▶ _Assignment_:
Could the data below be retyped exactly, without its pictures?

== Segment start ==

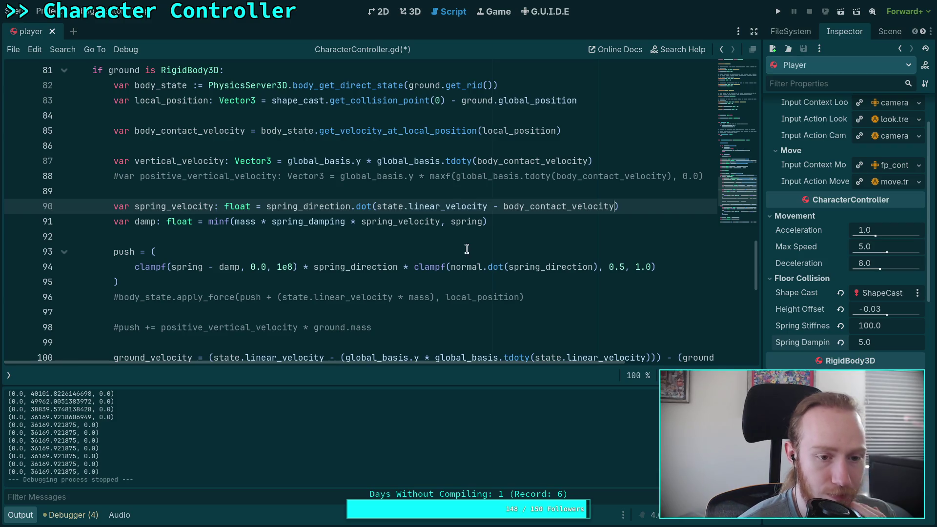
scroll(466, 249, down, 2)
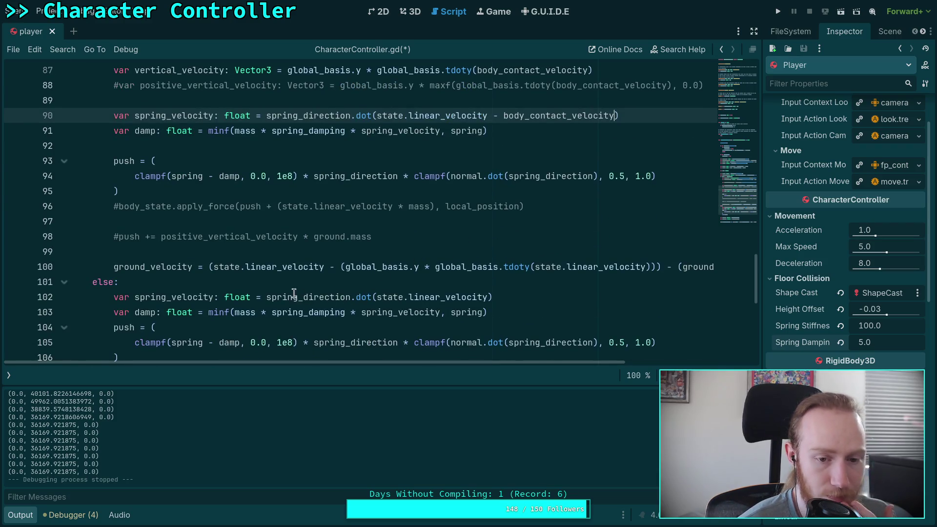
click(200, 268)
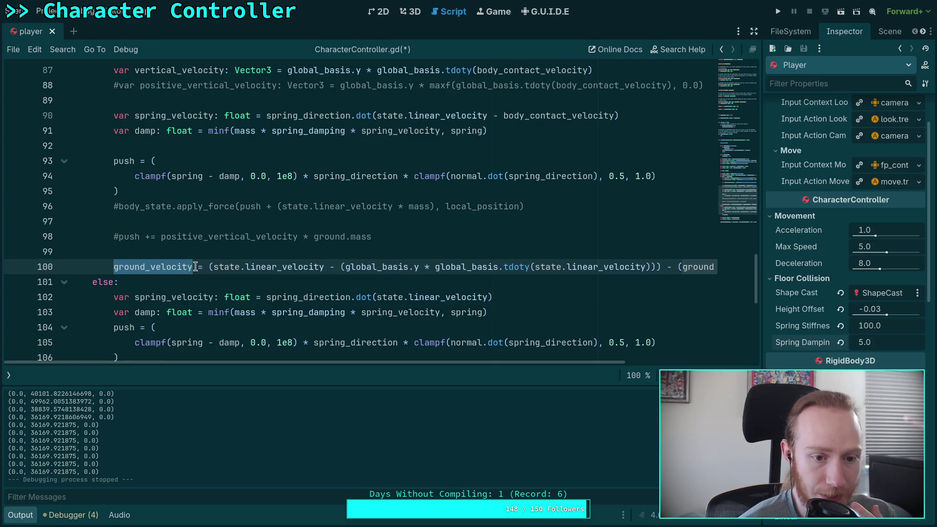
Change line 100 to -= and delete the old linear-velocity expression and parentheses.
text(-)
mouse_move(214, 267)
mouse_down()
mouse_move(717, 267)
mouse_move(525, 267)
mouse_up()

== Segment end ==

▶ _Finished task_:
scroll(466, 249, down, 2)
click(200, 268)
Change line 100 to -= and delete the old linear-velocity expression and parentheses.
text(-)
mouse_move(214, 267)
mouse_down()
mouse_move(717, 267)
mouse_move(525, 267)
mouse_up()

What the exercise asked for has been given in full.